- Excerpted text:
________

I have read all of this long discussion. The main divergence is on the definition of a continent as a geological region or as a historical-cultural region. If you want to use the geological region, then Australia is a continent, but there are not 5-7 continents but 14 major continental crusts and 40 minors (see for example: Zealandia (continent), see also the French Plaque tectonique article as a ref). I am sure nobody wants to cite them all here because everybody associates the concept of a continent with a region, so that all countries in the world can at least be put into one continent-region (like here: List of sovereign states and dependent territories by continent). For those reasons, I will change Australia to Oceania/Australia (I let Australia only by respect for the controversy) as the third opinion advised us to do. Adrien16 (talk) 12:30, 8 March 2013 (UTC)

________

- Data section:
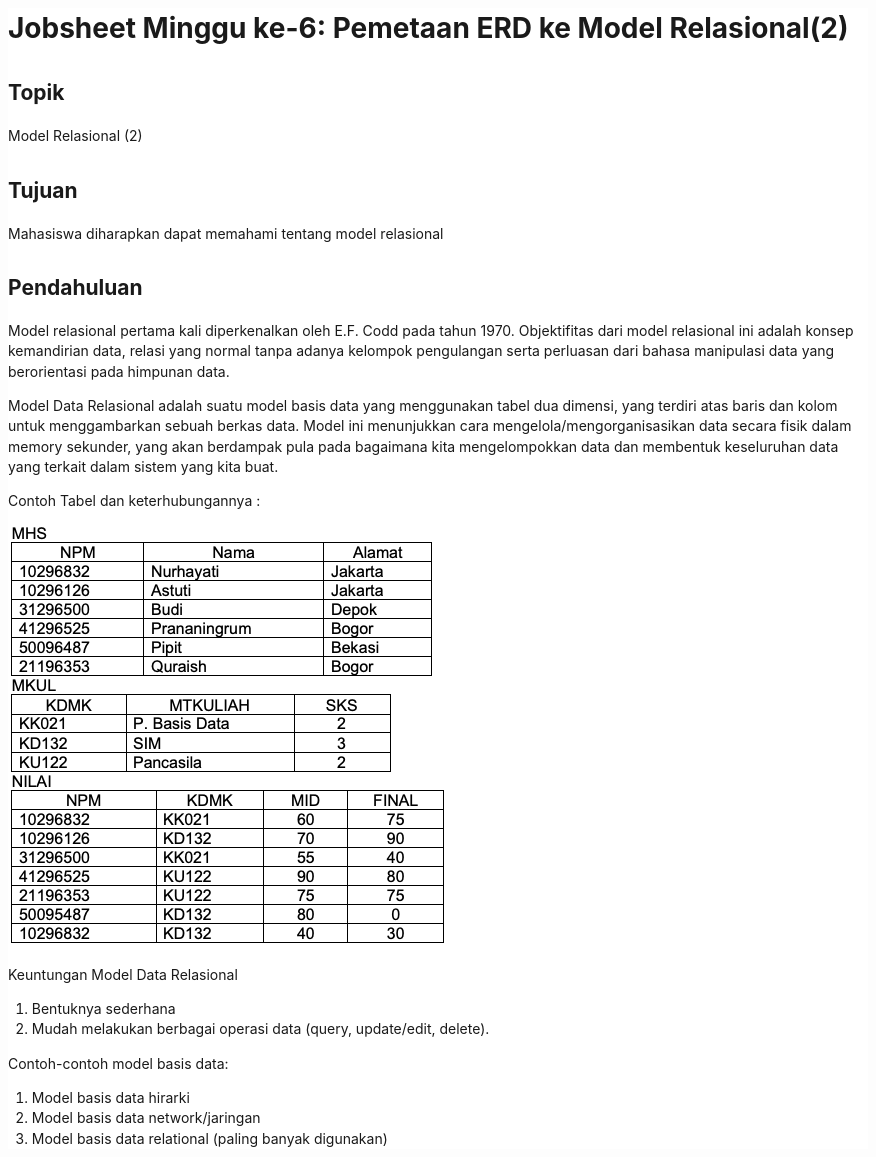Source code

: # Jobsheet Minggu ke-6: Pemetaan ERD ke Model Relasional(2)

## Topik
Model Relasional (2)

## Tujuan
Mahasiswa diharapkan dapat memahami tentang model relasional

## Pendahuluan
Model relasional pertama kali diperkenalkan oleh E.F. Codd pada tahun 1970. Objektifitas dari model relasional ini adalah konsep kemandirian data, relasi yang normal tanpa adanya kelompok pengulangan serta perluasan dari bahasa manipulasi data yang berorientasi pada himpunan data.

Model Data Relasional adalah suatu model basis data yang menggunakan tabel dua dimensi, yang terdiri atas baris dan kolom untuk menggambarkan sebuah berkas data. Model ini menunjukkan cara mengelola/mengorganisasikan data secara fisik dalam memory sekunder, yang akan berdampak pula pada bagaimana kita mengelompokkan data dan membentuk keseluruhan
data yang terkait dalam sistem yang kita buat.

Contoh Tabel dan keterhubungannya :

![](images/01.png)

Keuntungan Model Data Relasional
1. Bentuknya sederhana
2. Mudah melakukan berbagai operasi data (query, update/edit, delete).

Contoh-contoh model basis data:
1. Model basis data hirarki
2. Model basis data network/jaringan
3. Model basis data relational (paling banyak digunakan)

________

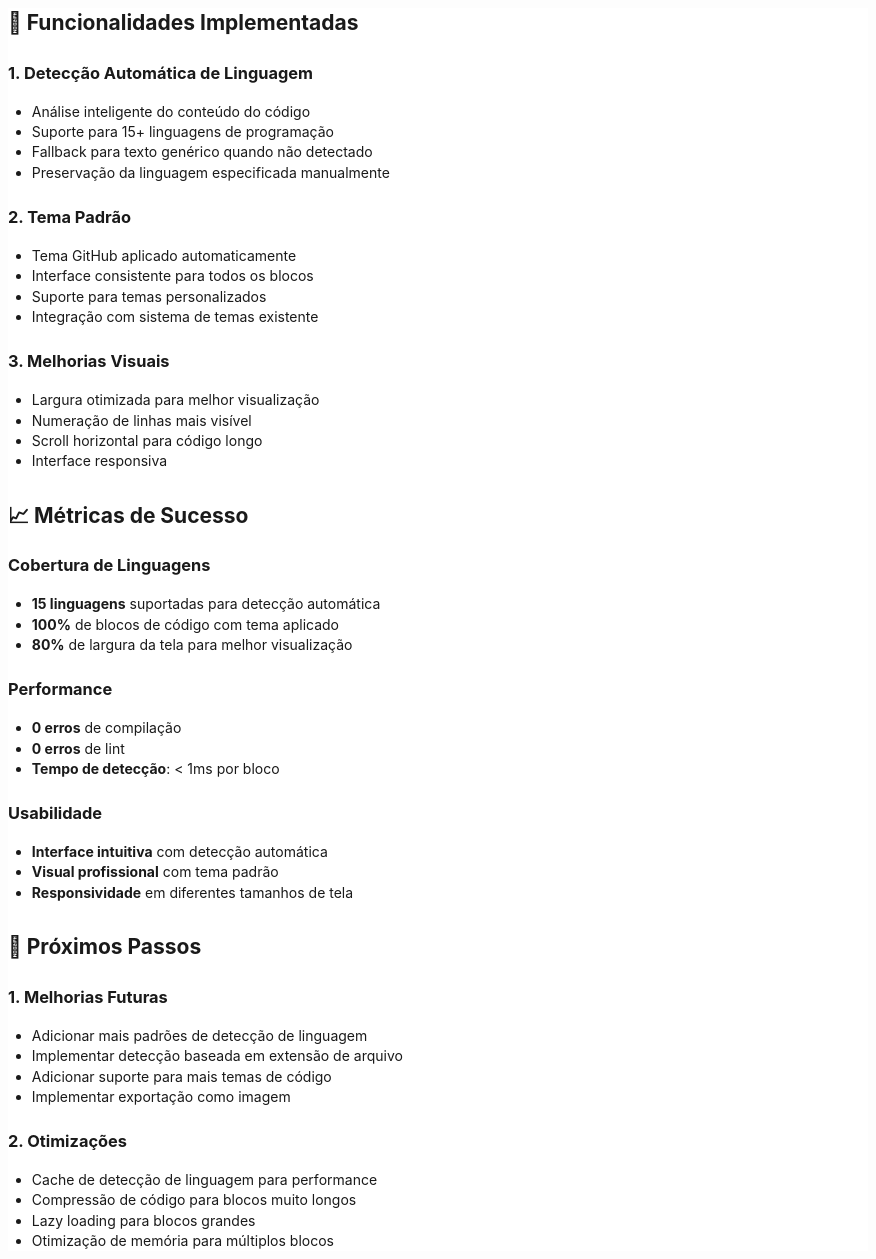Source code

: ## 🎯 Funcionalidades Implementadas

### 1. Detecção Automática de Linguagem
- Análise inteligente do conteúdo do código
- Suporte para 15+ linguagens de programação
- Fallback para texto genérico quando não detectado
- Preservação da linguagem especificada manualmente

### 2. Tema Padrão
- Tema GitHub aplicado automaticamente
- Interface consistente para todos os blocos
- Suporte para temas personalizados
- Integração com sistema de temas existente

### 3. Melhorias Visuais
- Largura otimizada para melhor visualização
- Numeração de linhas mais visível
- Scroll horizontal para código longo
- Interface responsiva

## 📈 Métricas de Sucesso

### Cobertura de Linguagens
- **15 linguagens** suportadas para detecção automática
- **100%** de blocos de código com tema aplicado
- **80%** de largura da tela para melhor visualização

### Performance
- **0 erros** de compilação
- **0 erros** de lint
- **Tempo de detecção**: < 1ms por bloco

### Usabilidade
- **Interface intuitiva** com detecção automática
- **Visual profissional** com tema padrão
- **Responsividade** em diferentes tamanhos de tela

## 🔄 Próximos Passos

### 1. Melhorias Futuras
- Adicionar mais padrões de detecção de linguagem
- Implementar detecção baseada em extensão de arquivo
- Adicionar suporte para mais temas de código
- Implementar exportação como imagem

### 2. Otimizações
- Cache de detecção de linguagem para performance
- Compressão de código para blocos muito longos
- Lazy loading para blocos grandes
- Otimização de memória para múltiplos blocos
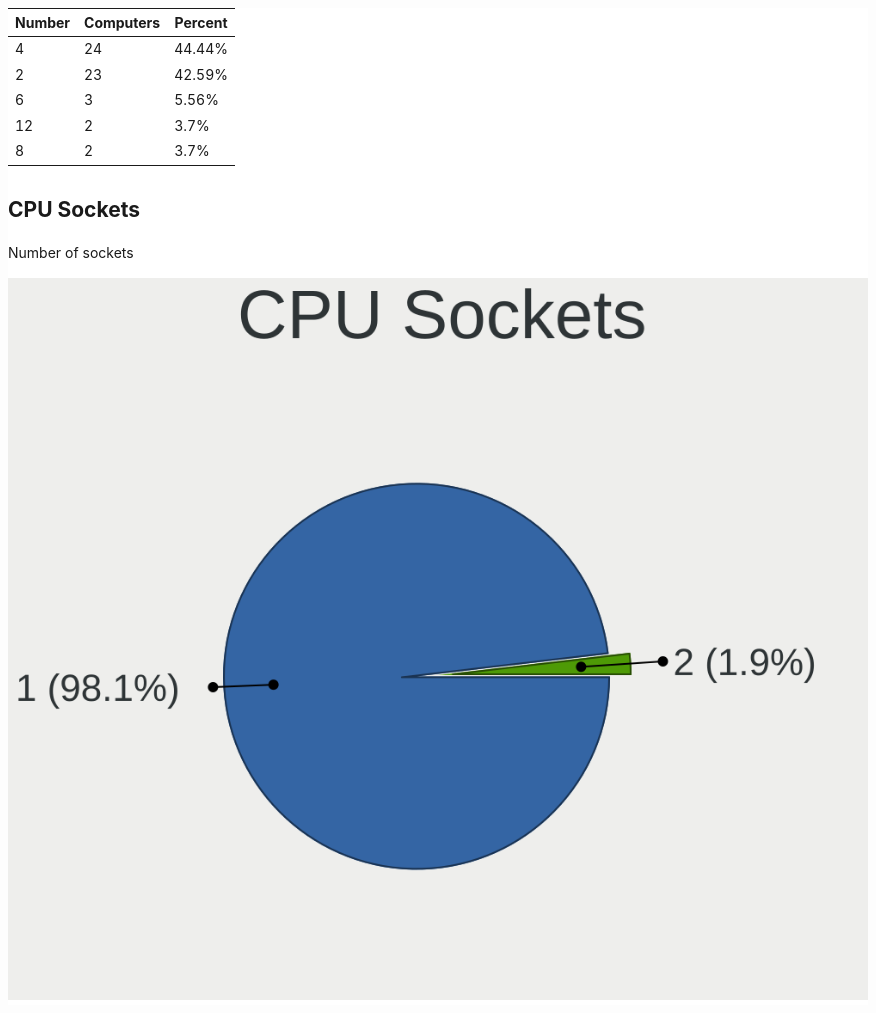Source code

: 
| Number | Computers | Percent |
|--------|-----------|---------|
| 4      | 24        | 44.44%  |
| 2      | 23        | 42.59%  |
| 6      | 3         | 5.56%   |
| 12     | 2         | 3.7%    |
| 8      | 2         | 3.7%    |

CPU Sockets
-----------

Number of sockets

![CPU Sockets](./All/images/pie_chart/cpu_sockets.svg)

________

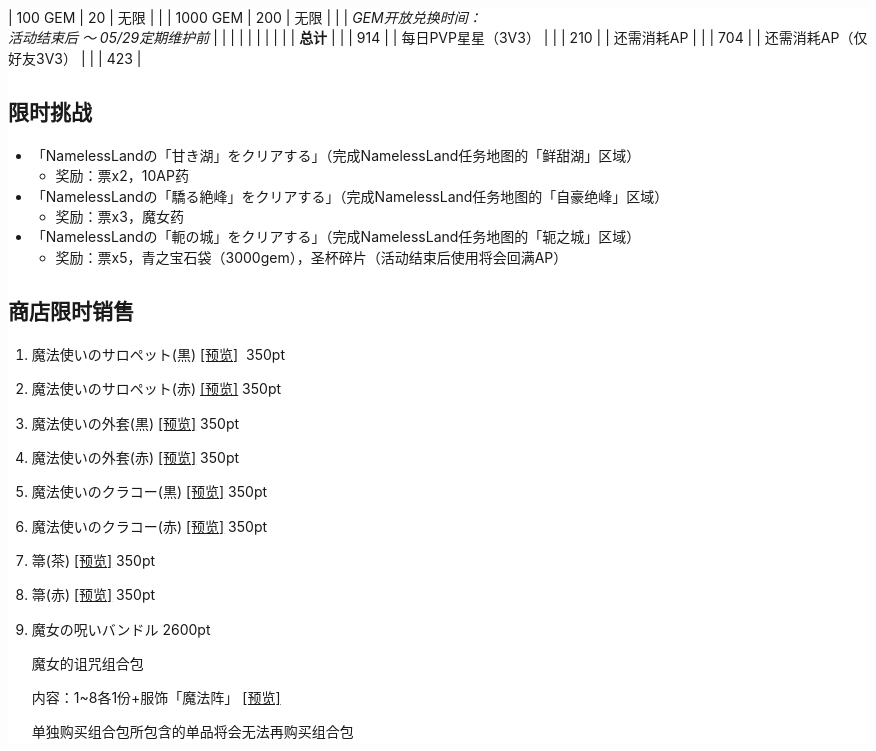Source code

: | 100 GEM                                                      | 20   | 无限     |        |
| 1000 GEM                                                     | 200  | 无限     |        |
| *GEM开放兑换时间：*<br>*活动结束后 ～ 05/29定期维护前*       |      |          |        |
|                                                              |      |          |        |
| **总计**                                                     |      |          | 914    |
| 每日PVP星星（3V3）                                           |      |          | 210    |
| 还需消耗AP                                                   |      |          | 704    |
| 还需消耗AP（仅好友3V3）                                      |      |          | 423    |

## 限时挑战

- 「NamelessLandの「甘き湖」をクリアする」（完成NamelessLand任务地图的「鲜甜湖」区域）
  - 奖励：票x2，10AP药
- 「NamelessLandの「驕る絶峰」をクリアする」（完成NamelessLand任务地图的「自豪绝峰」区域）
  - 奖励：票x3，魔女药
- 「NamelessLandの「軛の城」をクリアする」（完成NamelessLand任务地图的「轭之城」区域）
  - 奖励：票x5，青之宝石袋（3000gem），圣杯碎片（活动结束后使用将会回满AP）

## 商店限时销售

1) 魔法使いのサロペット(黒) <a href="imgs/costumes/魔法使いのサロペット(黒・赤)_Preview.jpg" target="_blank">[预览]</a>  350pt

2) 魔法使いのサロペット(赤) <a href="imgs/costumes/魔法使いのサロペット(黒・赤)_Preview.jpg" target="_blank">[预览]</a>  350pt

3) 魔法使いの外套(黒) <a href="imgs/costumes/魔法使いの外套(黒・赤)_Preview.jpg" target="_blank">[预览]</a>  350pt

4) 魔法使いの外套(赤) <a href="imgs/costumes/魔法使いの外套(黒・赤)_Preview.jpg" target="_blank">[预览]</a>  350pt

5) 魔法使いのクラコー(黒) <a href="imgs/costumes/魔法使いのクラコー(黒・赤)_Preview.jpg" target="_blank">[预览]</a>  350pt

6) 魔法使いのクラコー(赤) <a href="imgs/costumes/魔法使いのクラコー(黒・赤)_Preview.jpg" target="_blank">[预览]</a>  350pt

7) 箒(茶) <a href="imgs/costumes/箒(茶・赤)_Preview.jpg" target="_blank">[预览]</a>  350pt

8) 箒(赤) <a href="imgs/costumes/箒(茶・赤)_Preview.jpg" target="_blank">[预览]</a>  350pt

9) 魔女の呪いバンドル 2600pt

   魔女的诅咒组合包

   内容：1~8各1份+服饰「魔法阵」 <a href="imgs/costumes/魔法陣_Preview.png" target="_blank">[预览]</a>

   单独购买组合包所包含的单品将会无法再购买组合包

________

- To-do item A: From the comment on defining continents, copy the passage that begins with the words containing "I have read" and ends with "March 2013 (UTC)".
- To-do item B: Report every line in the records that contains the string "href".

- Task answer A:
I have read all of this long discussion. The main divergence is on the definition of a continent as a geological region or as a historical-cultural region. If you want to use the geological region, then Australia is a continent, but there are not 5-7 continents but 14 major continental crusts and 40 minors (see for example: Zealandia (continent), see also the French Plaque tectonique article as a ref). I am sure nobody wants to cite them all here because everybody associates the concept of a continent with a region, so that all countries in the world can at least be put into one continent-region (like here: List of sovereign states and dependent territories by continent). For those reasons, I will change Australia to Oceania/Australia (I let Australia only by respect for the controversy) as the third opinion advised us to do. Adrien16 (talk) 12:30, 8 March 2013 (UTC)

- Task answer B:
1) 魔法使いのサロペット(黒) <a href="imgs/costumes/魔法使いのサロペット(黒・赤)_Preview.jpg" target="_blank">[预览]</a>  350pt
2) 魔法使いのサロペット(赤) <a href="imgs/costumes/魔法使いのサロペット(黒・赤)_Preview.jpg" target="_blank">[预览]</a>  350pt
3) 魔法使いの外套(黒) <a href="imgs/costumes/魔法使いの外套(黒・赤)_Preview.jpg" target="_blank">[预览]</a>  350pt
4) 魔法使いの外套(赤) <a href="imgs/costumes/魔法使いの外套(黒・赤)_Preview.jpg" target="_blank">[预览]</a>  350pt
5) 魔法使いのクラコー(黒) <a href="imgs/costumes/魔法使いのクラコー(黒・赤)_Preview.jpg" target="_blank">[预览]</a>  350pt
6) 魔法使いのクラコー(赤) <a href="imgs/costumes/魔法使いのクラコー(黒・赤)_Preview.jpg" target="_blank">[预览]</a>  350pt
7) 箒(茶) <a href="imgs/costumes/箒(茶・赤)_Preview.jpg" target="_blank">[预览]</a>  350pt
8) 箒(赤) <a href="imgs/costumes/箒(茶・赤)_Preview.jpg" target="_blank">[预览]</a>  350pt
   内容：1~8各1份+服饰「魔法阵」 <a href="imgs/costumes/魔法陣_Preview.png" target="_blank">[预览]</a>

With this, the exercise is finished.